**TASK**
Look through the records below for the line with "change | 用户确认选定的值时触发" and the line with "input 获取焦点 | — |", then return those lines and all lines between, exactly.

**Saved entries**

------------------------------------------------------------

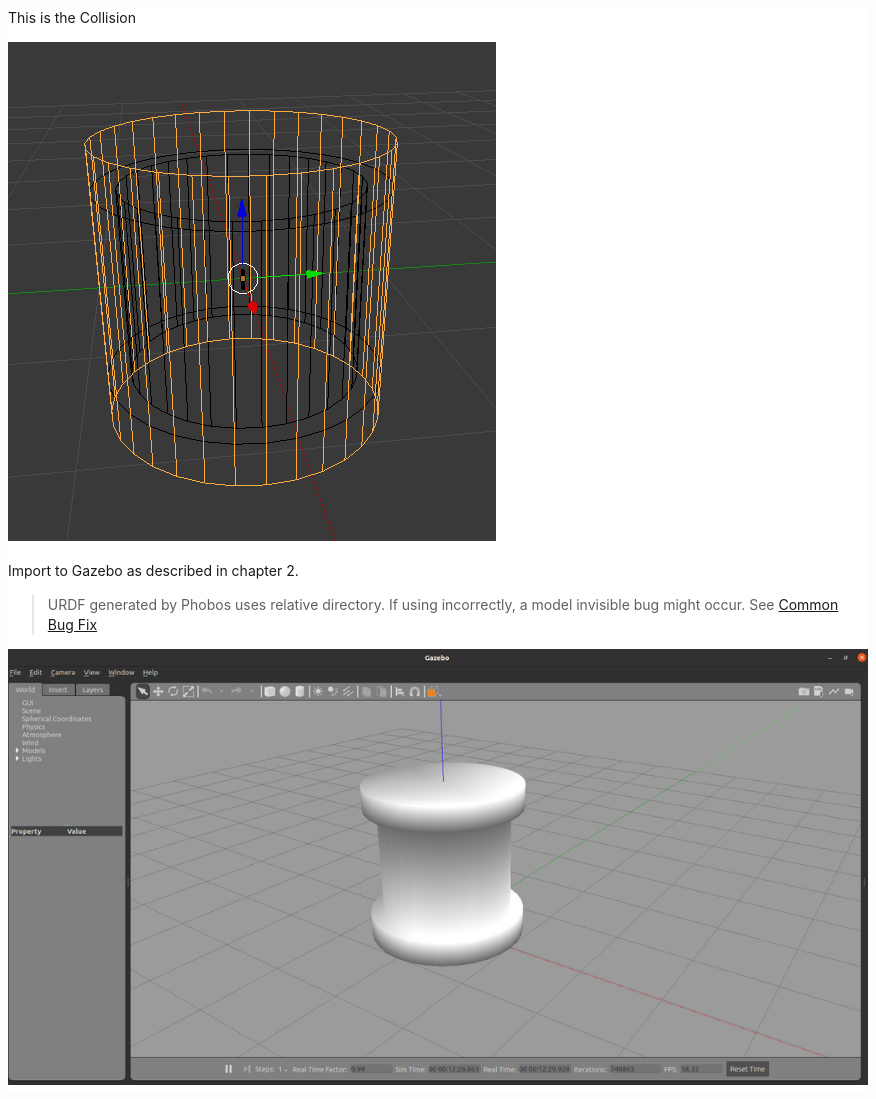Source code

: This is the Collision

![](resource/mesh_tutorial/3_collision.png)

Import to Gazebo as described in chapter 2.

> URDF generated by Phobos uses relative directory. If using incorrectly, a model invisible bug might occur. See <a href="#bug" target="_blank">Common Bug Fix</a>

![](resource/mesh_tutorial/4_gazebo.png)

------------------------------------------------------------

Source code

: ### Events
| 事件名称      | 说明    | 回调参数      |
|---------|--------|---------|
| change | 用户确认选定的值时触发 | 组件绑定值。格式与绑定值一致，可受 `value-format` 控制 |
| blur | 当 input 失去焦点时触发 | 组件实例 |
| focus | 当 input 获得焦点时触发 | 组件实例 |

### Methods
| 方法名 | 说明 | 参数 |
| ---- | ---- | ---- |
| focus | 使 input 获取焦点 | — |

------------------------------------------------------------

**SOLUTION**
| change | 用户确认选定的值时触发 | 组件绑定值。格式与绑定值一致，可受 `value-format` 控制 |
| blur | 当 input 失去焦点时触发 | 组件实例 |
| focus | 当 input 获得焦点时触发 | 组件实例 |

### Methods
| 方法名 | 说明 | 参数 |
| ---- | ---- | ---- |
| focus | 使 input 获取焦点 | — |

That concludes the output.